En effet, les événements de ce format sont souvent difficilement praticables et impersonnels à souhait, quand on voit les flux importants présents dans des espaces souvent inadaptés en pleine ville. Malgré une configuration spatiale indépendante de leur volonté, les choses ont été orchestrées de main de maître pour que l’attente soit minimisée aux différents points majeurs de circulations.



Malgré une arrivée à 1h30 (heure connue pour voir se dessiner des grandes files de personnes aux entrées des événements), l’attente fut inexistante et l’attente aux vestiaires fut toute aussi brève, ce qui nous permis à 1h40 de pouvoir enfin plonger dans le bain de cette belle warehouse sur la fin du set de Society of Silence qui, pour le peu que nous en avons entendu, nous a paru assez spécial et déstabilisant. Une impression de nouveauté s’en dégageait pour le plus grand plaisir de tous. Le set de Wilderz commença puissamment sur une techno rythmée et percutante qui électrisera la foule durant un peu plus d’une heure.


Aftermovie par Tom DGA – Film Maker


 


Sueur le long du front, il était temps d’aller faire un tour dans la chill zone ou les boys de Triple-D ont encore utilisé leurs palettes magiques pour faire éclore une chill zone à partir d’une étendue de béton et de morceaux de bois mis bout à bout. L’événement fut même validé par le ciel qui nous gratifia d’un voile de neige pour nous laver de notre sueur difficilement acquise après des heures de déhanchement intensif. Quoi de mieux après une chute de flocons que de se réchauffer avec un verre de vin chaud gracieusement offert par la maison et servit par les deux bénévoles les plus adorables du monde ?

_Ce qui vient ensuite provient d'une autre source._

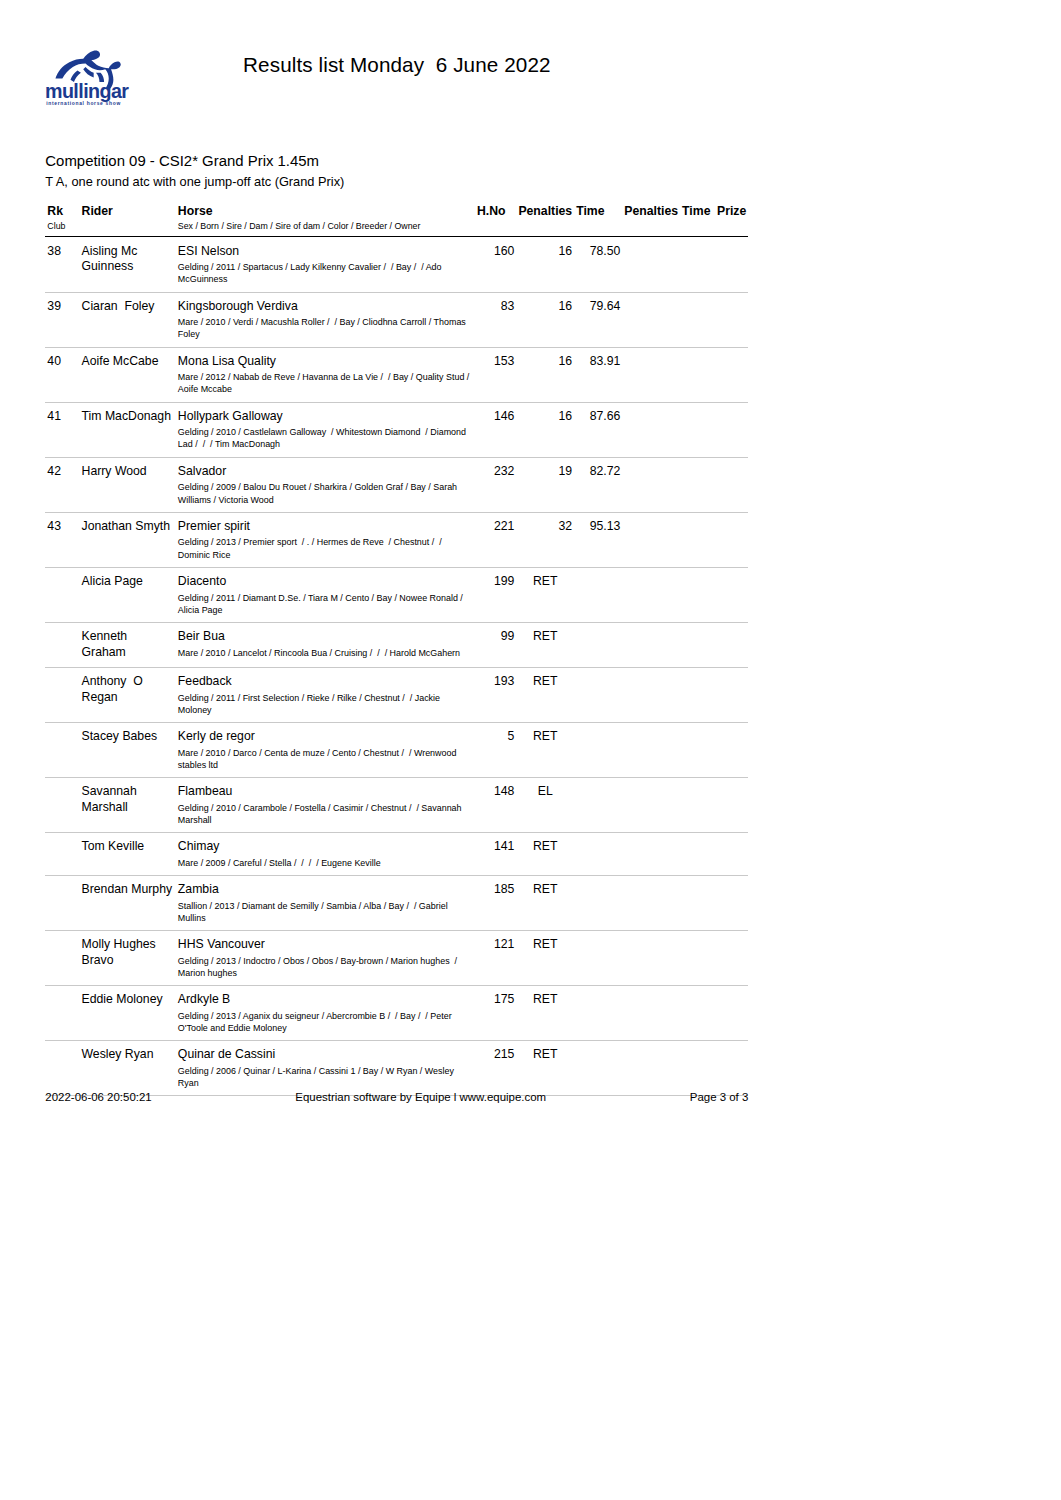mullingar international horse show
Results list Monday 6 June 2022
Competition 09 - CSI2* Grand Prix 1.45m
T A, one round atc with one jump-off atc (Grand Prix)
| Rk Club | Rider | Horse Sex / Born / Sire / Dam / Sire of dam / Color / Breeder / Owner | H.No | Penalties | Time | Penalties | Time | Prize |
| --- | --- | --- | --- | --- | --- | --- | --- | --- |
| 38 | Aisling Mc Guinness | ESI Nelson Gelding / 2011 / Spartacus / Lady Kilkenny Cavalier / / Bay / / Ado McGuinness | 160 | 16 | 78.50 | | | |
| 39 | Ciaran Foley | Kingsborough Verdiva Mare / 2010 / Verdi / Macushla Roller / / Bay / Cliodhna Carroll / Thomas Foley | 83 | 16 | 79.64 | | | |
| 40 | Aoife McCabe | Mona Lisa Quality Mare / 2012 / Nabab de Reve / Havanna de La Vie / / Bay / Quality Stud / Aoife Mccabe | 153 | 16 | 83.91 | | | |
| 41 | Tim MacDonagh | Hollypark Galloway Gelding / 2010 / Castlelawn Galloway / Whitestown Diamond / Diamond Lad / / / Tim MacDonagh | 146 | 16 | 87.66 | | | |
| 42 | Harry Wood | Salvador Gelding / 2009 / Balou Du Rouet / Sharkira / Golden Graf / Bay / Sarah Williams / Victoria Wood | 232 | 19 | 82.72 | | | |
| 43 | Jonathan Smyth | Premier spirit Gelding / 2013 / Premier sport / . / Hermes de Reve / Chestnut / / Dominic Rice | 221 | 32 | 95.13 | | | |
| | Alicia Page | Diacento Gelding / 2011 / Diamant D.Se. / Tiara M / Cento / Bay / Nowee Ronald / Alicia Page | 199 | RET | | | | |
| | Kenneth Graham | Beir Bua Mare / 2010 / Lancelot / Rincoola Bua / Cruising / / / Harold McGahern | 99 | RET | | | | |
| | Anthony O Regan | Feedback Gelding / 2011 / First Selection / Rieke / Rilke / Chestnut / / Jackie Moloney | 193 | RET | | | | |
| | Stacey Babes | Kerly de regor Mare / 2010 / Darco / Centa de muze / Cento / Chestnut / / Wrenwood stables ltd | 5 | RET | | | | |
| | Savannah Marshall | Flambeau Gelding / 2010 / Carambole / Fostella / Casimir / Chestnut / / Savannah Marshall | 148 | EL | | | | |
| | Tom Keville | Chimay Mare / 2009 / Careful / Stella / / / / Eugene Keville | 141 | RET | | | | |
| | Brendan Murphy | Zambia Stallion / 2013 / Diamant de Semilly / Sambia / Alba / Bay / / Gabriel Mullins | 185 | RET | | | | |
| | Molly Hughes Bravo | HHS Vancouver Gelding / 2013 / Indoctro / Obos / Obos / Bay-brown / Marion hughes / Marion hughes | 121 | RET | | | | |
| | Eddie Moloney | Ardkyle B Gelding / 2013 / Aganix du seigneur / Abercrombie B / / Bay / / Peter O'Toole and Eddie Moloney | 175 | RET | | | | |
| | Wesley Ryan | Quinar de Cassini Gelding / 2006 / Quinar / L-Karina / Cassini 1 / Bay / W Ryan / Wesley Ryan | 215 | RET | | | | |
2022-06-06 20:50:21
Equestrian software by Equipe l www.equipe.com
Page 3 of 3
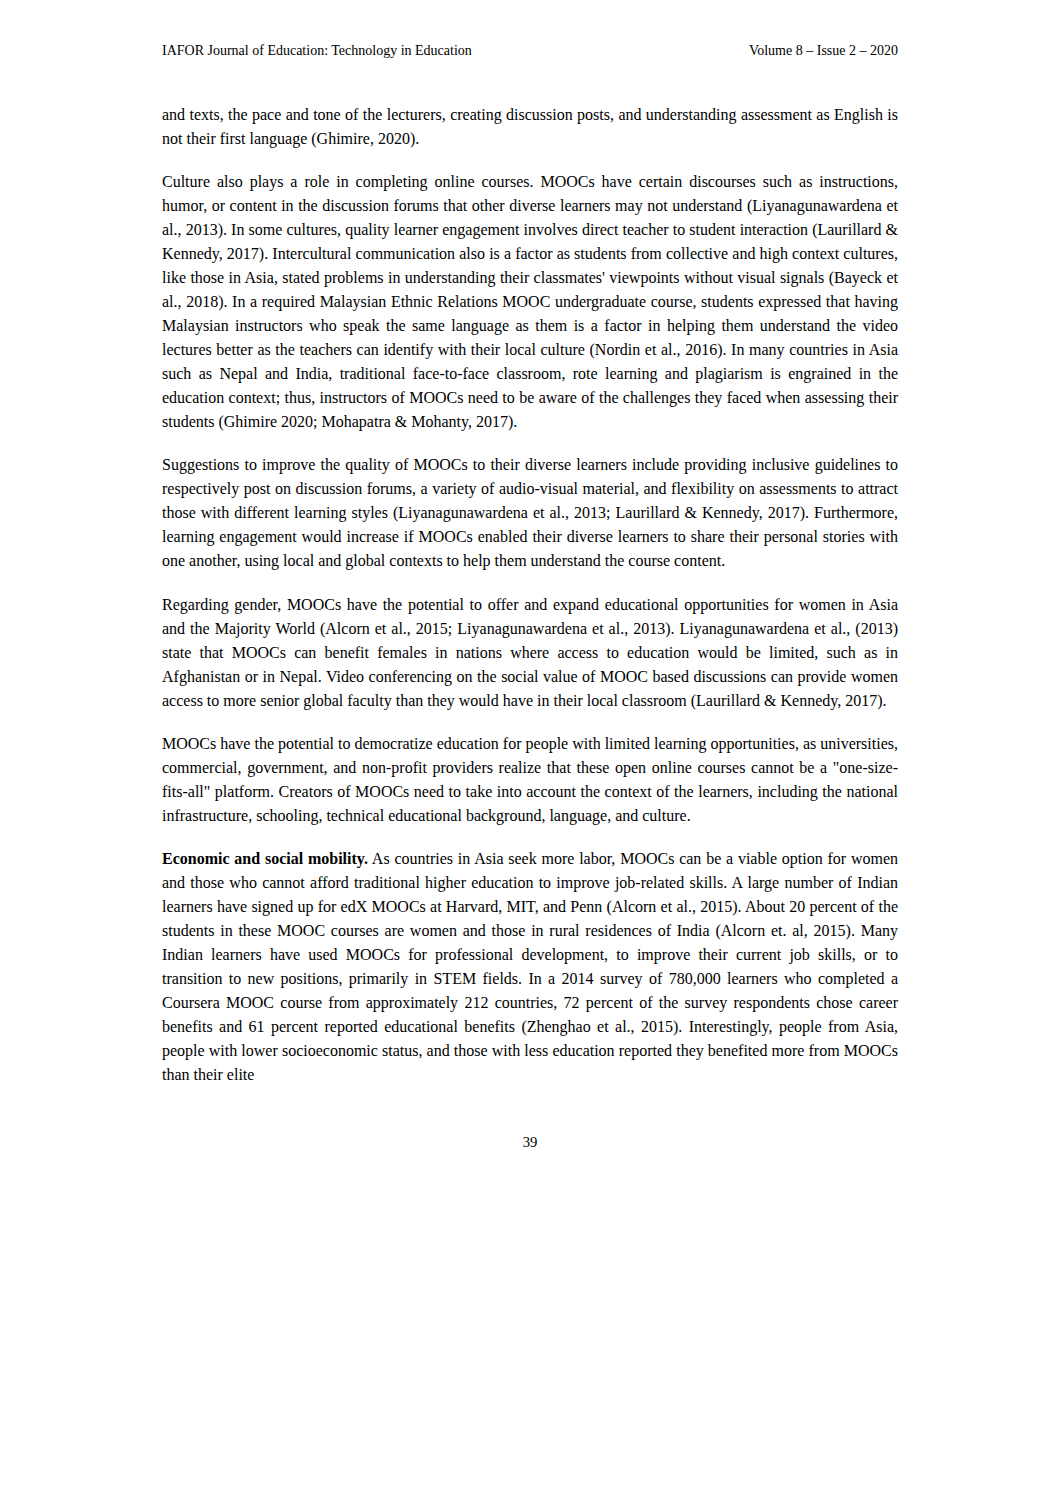IAFOR Journal of Education: Technology in Education Volume 8 – Issue 2 – 2020
and texts, the pace and tone of the lecturers, creating discussion posts, and understanding assessment as English is not their first language (Ghimire, 2020).
Culture also plays a role in completing online courses. MOOCs have certain discourses such as instructions, humor, or content in the discussion forums that other diverse learners may not understand (Liyanagunawardena et al., 2013). In some cultures, quality learner engagement involves direct teacher to student interaction (Laurillard & Kennedy, 2017). Intercultural communication also is a factor as students from collective and high context cultures, like those in Asia, stated problems in understanding their classmates' viewpoints without visual signals (Bayeck et al., 2018). In a required Malaysian Ethnic Relations MOOC undergraduate course, students expressed that having Malaysian instructors who speak the same language as them is a factor in helping them understand the video lectures better as the teachers can identify with their local culture (Nordin et al., 2016). In many countries in Asia such as Nepal and India, traditional face-to-face classroom, rote learning and plagiarism is engrained in the education context; thus, instructors of MOOCs need to be aware of the challenges they faced when assessing their students (Ghimire 2020; Mohapatra & Mohanty, 2017).
Suggestions to improve the quality of MOOCs to their diverse learners include providing inclusive guidelines to respectively post on discussion forums, a variety of audio-visual material, and flexibility on assessments to attract those with different learning styles (Liyanagunawardena et al., 2013; Laurillard & Kennedy, 2017). Furthermore, learning engagement would increase if MOOCs enabled their diverse learners to share their personal stories with one another, using local and global contexts to help them understand the course content.
Regarding gender, MOOCs have the potential to offer and expand educational opportunities for women in Asia and the Majority World (Alcorn et al., 2015; Liyanagunawardena et al., 2013). Liyanagunawardena et al., (2013) state that MOOCs can benefit females in nations where access to education would be limited, such as in Afghanistan or in Nepal. Video conferencing on the social value of MOOC based discussions can provide women access to more senior global faculty than they would have in their local classroom (Laurillard & Kennedy, 2017).
MOOCs have the potential to democratize education for people with limited learning opportunities, as universities, commercial, government, and non-profit providers realize that these open online courses cannot be a "one-size-fits-all" platform. Creators of MOOCs need to take into account the context of the learners, including the national infrastructure, schooling, technical educational background, language, and culture.
Economic and social mobility. As countries in Asia seek more labor, MOOCs can be a viable option for women and those who cannot afford traditional higher education to improve job-related skills. A large number of Indian learners have signed up for edX MOOCs at Harvard, MIT, and Penn (Alcorn et al., 2015). About 20 percent of the students in these MOOC courses are women and those in rural residences of India (Alcorn et. al, 2015). Many Indian learners have used MOOCs for professional development, to improve their current job skills, or to transition to new positions, primarily in STEM fields. In a 2014 survey of 780,000 learners who completed a Coursera MOOC course from approximately 212 countries, 72 percent of the survey respondents chose career benefits and 61 percent reported educational benefits (Zhenghao et al., 2015). Interestingly, people from Asia, people with lower socioeconomic status, and those with less education reported they benefited more from MOOCs than their elite
39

C’est engaillardi par ce délicieux breuvage à la cannelle que nous nous relançons vers le dancefloor pour entrer dans le monde onirique né de la collaboration de deux DJ berlinois, nous avons nommé Tin Man & Cassegrain. Un live mystique et allégorique qui nous mènera au bout de la nuit, aux portes du set des gars de Boston 168 qui nous ont offert un closing comme on les aime fait d’acid qui tape et de kicks énergisants qui nous emmena jusqu’à l’extinction des lumières à 5h… Nous plongeant dans un profond désarroi en nous forçant à faire le deuil d’une soirée dans laquelle nous nous serions bien vu nous prélasser quelques petites heures de plus.

Concernant le bar, les consommations n’étaient pas excessivement chères et l’indicateur pinte était situé à 7 euros, ce qui reste raisonnable vu le type et le format de l’événement (le vin chaud gratuit ayant aussi gagné le coeur de toute les personnes ayant pu en profiter).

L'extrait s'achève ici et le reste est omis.